Hélder Martins, president of the Algarve hoteliers association (AHETA), is calling for the government to implement urgent measures to help hotels and tourism companies brave the approaching storm.

“We had excellent results this summer. Occupancy numbers were very good as we surpassed those of 2019,” he told the Resident, warning, however, that rising energy costs may erase any gains that hotels and other tourist establishments may have been hoping for.

“While their revenue may have increased, there has been a brutal increase in costs. In other words, this increase in revenue may not translate into an increase in profits,” the AHETA boss explained.

Some hotels are seeing their energy bills more than double – increases which the hotelier boss warns could force some businesses to “close down for good”.

According to Martins, the government should reduce IRC (Corporate Income Tax), which all companies earning income in Portugal are subject to. This would at least provide some financial relief for companies struggling to make ends meet, said Hélder Martins.

“Companies are currently being strangled by taxes,” the AHETA president added.

AHRESP (Portugal’s Association of Hotels and Restaurants) has also called for “urgent measures” to help the sector, stressing that some companies have still not been able to recover from the impact that Covid-19 had on their treasuries.

In a statement to the press, the association warned that the increase of gas and electricity bills is “putting at risk the sustainability of several businesses and their employees.

“Despite the high demand that the sector has been attracting during the traditional high season of summer, the reality is that companies still have not been able to recover their treasuries which were depleted by two years of a pandemic, made even worse by the current inflation conjuncture,” the association said.

It adds that the “excessive increases of production costs, energy and raw materials (especially food), as well as the evolution of interest rates,” leave companies with no room to breathe, so much so that their very survival is in question.

AHRESP predicts that the situation could worsen by October.

Although far from confirming a reduction of the IRC, Portugal’s Economy Minister António Costa Silva signalled that it could be on the cards.

“I believe we are on the way to a transversal reduction (of the IRC tax) which will be an extremely important signal for the whole industry,” the minister said this week.

However, the idea is far from consensual.

Secretary of State for Tax Affairs, Mendonça Mendes, has declared that Portugal is in “no condition for tax shocks”, and thus must continue to be “selective” in the way that it “guides its tax policies”.

Prime Minister António Costa has remained mum about his views on the topic, leaving companies unsure whether any tax relief will be coming their way.
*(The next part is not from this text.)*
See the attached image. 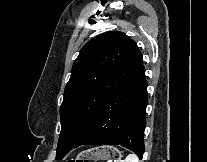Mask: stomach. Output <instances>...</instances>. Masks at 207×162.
<instances>
[{"label":"stomach","instance_id":"1","mask_svg":"<svg viewBox=\"0 0 207 162\" xmlns=\"http://www.w3.org/2000/svg\"><path fill=\"white\" fill-rule=\"evenodd\" d=\"M118 157L120 152L116 148L102 145L81 152L75 160H110Z\"/></svg>","mask_w":207,"mask_h":162}]
</instances>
What seems certain is that without appropriate support from the government, many businesses in the Algarve (and across the country) will not survive.
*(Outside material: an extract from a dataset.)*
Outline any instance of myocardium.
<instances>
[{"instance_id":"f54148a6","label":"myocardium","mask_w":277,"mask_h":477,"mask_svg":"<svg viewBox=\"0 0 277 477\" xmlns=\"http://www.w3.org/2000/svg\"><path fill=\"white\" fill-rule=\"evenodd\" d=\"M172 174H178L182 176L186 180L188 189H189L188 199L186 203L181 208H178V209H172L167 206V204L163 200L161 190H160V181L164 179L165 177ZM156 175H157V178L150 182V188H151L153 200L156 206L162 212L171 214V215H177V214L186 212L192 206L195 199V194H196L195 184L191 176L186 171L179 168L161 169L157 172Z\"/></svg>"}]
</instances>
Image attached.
“The government has to look at the situation with a broader view. A subsidy here or there will not be enough to help us,” lamented Hélder Martins, warning that the tourism sector continues to face several threats, from the energy crisis and the country’s ongoing drought.

“There is one which is particularly urgent, which is the sector’s shortage of workers. We are already working on this; meetings are being held and efforts are being made to bring workers from other countries to Portugal,” said Martins.

“But there are issues with this strategy which remain. These people need a place to live, and there is simply not enough affordable accommodation in the Algarve,” he said, adding that hotels and tourist establishments cannot afford to cover their rents.

Algarve promotion continues at full steam

Despite the difficulties the sector is facing, the Algarve Tourism Association (ATA) remains fully committed to ensuring that the region’s name remains at the forefront of Europe’s top destinations to visit in 2023.

ATA will participate in 12 promotional events (11 abroad) until the end of the year, with the goal of attracting foreign holidaymakers and golfers to the Algarve.

Meanwhile, the association’s promotional campaigns are focusing mostly on resuming the air links to the Algarve which were suspended during the pandemic, as well as attracting new routes.

Since the start of the year, around 70 marketing campaigns have been launched. ATA is hoping to reach 100 joint campaigns by the end of 2023.

Growth of American market highlights need for more Lisbon-Faro flights

July saw a record number of Americans visiting Portugal – around 183,000, surpassing the previous record which had been set in June.

The news has been celebrated by AHETA’s Hélder Martins, who acknowledges, however, that more flights to the Algarve are needed to make it easier for these holidaymakers to make their way to the region.

“It’s not good to have holidaymakers who have travelled from so far waiting for hours and hours to board a plane to Faro,” said Martins, adding that the national flagship carrier TAP should invest in more air links between Lisbon and Faro.

“It’s a shame that the airline which we all pay to support continues to act as if the Algarve does not exist,” lamented Martins.